The U.S. Senate passed a resolution Wednesday to end American support for the Saudi-led, U.N.-backed coalition in Yemen, issuing a challenge to President Donald Trump to use his first veto of his Presidency.
The bill, entitled “A joint resolution to direct the removal of United States Armed Forces from hostilities in the Republic of Yemen that have not been authorized by Congress,” passed by a 54-46 vote.
If President Trump vetos the bill, two thirds of Senators must vote to override the veto, so 13 Senators who voted against the bill would need to change their vote, an unlikely outcome despite the bi-partisan nature of the bill. Senators Chris Murphy (D-Connecticut), Mike Lee (R-Utah), and Bernie Sanders (I-Vermont), have led the effort in the Senate to pass the bill.
The bill deals only with U.S. support of Saudi Arabia in Yemen, which is already limited to logistic support. The bill is likely to pass the U.S. House, which is newly-controlled by the Democratic party.

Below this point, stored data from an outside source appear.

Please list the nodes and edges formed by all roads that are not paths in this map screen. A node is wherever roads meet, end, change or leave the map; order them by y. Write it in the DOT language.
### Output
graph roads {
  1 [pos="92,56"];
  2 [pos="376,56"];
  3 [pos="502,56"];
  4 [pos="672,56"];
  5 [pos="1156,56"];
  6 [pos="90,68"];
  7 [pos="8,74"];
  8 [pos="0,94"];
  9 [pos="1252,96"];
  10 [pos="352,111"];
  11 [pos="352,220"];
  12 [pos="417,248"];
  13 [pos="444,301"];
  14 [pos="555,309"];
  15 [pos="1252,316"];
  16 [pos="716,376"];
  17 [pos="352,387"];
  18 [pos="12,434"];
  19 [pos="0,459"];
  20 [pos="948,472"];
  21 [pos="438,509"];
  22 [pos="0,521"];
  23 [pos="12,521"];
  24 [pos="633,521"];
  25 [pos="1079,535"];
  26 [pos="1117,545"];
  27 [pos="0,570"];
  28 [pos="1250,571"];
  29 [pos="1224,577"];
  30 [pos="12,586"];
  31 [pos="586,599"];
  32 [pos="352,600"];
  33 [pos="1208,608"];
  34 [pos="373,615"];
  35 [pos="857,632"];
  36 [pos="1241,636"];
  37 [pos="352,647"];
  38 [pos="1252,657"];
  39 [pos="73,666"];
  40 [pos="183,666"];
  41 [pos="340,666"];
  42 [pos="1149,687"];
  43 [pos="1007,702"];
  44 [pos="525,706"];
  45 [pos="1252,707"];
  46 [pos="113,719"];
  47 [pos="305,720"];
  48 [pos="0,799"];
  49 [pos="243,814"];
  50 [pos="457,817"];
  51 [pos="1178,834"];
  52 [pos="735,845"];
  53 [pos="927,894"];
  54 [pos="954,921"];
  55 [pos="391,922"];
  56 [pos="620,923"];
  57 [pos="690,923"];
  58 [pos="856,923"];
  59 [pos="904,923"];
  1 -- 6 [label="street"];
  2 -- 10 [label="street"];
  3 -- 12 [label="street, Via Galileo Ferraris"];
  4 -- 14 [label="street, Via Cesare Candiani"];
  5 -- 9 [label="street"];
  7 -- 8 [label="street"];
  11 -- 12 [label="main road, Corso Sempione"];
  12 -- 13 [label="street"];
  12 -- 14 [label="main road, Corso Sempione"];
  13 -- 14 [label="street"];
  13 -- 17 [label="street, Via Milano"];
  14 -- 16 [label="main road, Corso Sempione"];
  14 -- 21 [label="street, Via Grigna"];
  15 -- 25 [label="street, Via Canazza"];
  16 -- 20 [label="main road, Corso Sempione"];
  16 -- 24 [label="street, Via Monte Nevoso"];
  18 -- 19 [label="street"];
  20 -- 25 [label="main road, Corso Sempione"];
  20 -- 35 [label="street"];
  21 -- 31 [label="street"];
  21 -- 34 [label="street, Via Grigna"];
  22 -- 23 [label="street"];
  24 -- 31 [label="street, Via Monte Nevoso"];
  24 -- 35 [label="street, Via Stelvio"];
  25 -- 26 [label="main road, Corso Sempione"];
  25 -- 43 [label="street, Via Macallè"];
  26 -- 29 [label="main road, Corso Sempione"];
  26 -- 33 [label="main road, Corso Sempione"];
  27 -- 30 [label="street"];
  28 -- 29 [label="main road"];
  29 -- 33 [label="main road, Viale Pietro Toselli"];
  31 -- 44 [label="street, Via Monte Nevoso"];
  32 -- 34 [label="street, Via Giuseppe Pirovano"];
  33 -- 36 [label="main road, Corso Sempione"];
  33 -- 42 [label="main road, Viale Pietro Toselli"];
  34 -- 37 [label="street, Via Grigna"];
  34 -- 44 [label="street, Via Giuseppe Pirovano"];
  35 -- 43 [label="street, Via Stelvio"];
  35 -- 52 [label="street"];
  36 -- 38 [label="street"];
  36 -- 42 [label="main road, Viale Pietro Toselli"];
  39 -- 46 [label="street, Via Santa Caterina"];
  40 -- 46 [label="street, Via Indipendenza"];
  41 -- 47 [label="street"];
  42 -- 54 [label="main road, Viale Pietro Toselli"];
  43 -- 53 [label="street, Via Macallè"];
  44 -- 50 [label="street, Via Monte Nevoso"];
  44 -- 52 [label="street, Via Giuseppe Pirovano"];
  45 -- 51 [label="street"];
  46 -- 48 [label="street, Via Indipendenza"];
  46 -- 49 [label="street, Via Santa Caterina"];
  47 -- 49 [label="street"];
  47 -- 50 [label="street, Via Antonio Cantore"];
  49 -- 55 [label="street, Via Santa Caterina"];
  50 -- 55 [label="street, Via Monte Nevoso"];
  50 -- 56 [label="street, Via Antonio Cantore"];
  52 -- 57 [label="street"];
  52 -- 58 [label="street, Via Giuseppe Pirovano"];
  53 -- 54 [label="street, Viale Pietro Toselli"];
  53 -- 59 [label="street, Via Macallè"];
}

In his confirmation hearing last week, Trump’s choice to be the next U.S. Ambassador to Saudi Arabia, John Abizaid, faced tough questions over the ongoing war in Yemen and U.S. support for Saudi Arabia in the wake of the murder of Jamal Khashoggi. But the former head of CENTCOM defended the U.S.-Saudi relationship and said the United States needed “a strong and mature partnership with Saudi Arabia.”
In a statement Wednesday threatening a veto, the White House argued that the measure “would harm bilateral relationships in the region,” according to CNBC.